> [DIRECTIONS FOR THIS TASK] Give the lines below again exactly, starting with the line that holds "ring dip: (164, 724)" and going on through the line that holds "pinky mcp: (124, 729)".

> [DATA FOR THIS EXERCISE]
*** Begin section ***

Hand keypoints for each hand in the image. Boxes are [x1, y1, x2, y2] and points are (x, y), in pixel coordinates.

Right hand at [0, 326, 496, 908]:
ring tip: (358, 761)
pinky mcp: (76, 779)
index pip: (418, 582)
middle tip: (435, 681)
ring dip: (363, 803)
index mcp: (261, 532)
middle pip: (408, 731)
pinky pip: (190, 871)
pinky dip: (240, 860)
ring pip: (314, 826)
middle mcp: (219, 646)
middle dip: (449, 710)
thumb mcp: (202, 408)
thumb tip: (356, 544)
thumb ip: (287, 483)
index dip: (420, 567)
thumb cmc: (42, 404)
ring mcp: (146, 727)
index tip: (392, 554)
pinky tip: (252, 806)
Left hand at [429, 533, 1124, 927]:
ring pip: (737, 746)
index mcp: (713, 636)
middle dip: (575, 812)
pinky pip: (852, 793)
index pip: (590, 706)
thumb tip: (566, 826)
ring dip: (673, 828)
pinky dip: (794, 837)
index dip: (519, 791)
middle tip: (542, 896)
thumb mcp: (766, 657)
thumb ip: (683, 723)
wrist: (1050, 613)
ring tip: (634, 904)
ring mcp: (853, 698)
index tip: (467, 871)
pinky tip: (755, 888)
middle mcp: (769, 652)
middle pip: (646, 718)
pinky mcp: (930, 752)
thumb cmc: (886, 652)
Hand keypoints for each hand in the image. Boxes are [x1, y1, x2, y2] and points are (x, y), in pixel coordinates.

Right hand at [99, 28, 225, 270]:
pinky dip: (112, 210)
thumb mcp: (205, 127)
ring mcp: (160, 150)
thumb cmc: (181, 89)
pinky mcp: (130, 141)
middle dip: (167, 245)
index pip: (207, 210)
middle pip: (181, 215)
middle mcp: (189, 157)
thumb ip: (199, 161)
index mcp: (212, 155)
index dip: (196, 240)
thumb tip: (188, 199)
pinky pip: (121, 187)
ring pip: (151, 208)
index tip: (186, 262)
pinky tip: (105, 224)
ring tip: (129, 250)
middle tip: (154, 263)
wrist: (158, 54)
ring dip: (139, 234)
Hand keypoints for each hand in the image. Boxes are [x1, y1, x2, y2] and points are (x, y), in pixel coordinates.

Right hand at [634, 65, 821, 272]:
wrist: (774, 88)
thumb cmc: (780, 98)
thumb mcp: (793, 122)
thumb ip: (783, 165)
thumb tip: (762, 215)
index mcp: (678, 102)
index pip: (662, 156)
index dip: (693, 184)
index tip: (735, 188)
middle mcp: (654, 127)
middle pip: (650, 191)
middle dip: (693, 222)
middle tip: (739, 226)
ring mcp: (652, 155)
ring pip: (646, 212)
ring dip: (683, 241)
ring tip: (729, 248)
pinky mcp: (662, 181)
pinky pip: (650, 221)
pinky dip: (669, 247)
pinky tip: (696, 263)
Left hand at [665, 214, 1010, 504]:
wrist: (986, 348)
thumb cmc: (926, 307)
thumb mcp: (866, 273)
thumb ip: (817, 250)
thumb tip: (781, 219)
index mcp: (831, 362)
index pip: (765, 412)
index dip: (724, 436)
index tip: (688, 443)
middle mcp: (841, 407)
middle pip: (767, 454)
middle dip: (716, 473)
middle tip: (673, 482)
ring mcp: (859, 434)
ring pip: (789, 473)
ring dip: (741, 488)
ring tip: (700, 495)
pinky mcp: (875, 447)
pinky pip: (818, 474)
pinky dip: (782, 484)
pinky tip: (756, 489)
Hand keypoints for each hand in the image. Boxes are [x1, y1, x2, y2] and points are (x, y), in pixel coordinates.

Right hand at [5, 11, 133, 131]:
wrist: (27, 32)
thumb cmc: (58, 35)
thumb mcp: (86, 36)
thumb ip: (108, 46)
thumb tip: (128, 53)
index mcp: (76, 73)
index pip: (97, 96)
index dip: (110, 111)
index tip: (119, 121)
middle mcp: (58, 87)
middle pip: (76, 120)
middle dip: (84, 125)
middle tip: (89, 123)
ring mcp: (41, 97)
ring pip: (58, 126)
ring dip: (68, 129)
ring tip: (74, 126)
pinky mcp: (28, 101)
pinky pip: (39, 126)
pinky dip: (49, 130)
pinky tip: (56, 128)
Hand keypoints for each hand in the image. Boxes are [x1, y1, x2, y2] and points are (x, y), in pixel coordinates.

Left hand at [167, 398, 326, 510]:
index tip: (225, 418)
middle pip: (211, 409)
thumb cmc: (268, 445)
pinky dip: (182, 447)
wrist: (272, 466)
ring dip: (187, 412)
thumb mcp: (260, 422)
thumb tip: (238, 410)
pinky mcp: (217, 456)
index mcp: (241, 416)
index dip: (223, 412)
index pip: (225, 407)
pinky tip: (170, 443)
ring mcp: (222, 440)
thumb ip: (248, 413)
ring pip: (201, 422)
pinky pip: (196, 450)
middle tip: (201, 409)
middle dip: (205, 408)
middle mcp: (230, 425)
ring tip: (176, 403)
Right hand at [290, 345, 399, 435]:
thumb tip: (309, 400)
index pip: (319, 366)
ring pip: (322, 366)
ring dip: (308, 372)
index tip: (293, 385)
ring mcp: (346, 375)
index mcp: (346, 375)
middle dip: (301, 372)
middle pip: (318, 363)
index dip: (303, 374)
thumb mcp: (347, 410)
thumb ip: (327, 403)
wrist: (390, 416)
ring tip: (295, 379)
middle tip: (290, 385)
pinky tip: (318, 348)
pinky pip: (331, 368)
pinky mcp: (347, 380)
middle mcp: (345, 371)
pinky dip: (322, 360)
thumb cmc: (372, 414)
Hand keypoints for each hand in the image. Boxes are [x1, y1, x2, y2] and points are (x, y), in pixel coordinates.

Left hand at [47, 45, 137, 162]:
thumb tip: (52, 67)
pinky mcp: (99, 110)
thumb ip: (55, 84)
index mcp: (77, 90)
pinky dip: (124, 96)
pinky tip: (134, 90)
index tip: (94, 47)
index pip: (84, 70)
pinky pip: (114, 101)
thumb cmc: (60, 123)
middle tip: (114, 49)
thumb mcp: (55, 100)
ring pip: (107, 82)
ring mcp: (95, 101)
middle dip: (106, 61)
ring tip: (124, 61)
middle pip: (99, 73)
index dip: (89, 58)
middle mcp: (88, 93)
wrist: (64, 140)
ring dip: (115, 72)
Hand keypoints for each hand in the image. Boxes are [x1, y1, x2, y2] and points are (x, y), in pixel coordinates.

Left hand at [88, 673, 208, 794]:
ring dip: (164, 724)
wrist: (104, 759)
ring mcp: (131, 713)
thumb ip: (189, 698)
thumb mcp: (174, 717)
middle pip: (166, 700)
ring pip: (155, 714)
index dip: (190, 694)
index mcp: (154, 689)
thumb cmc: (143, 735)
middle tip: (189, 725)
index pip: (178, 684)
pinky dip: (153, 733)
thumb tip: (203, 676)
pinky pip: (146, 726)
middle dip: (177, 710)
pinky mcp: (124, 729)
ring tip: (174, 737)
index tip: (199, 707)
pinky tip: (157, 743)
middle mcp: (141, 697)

*** End section ***

> [EXERCISE ANSWER]
ring dip: (164, 724)
wrist: (104, 759)
ring mcp: (131, 713)
thumb ip: (189, 698)
thumb mcp: (174, 717)
middle pip: (166, 700)
ring pip: (155, 714)
index dip: (190, 694)
index mcp: (154, 689)
thumb cmc: (143, 735)
middle tip: (189, 725)
index pip: (178, 684)
pinky dip: (153, 733)
thumb tip: (203, 676)
pinky pip: (146, 726)
middle dip: (177, 710)
pinky mcp: (124, 729)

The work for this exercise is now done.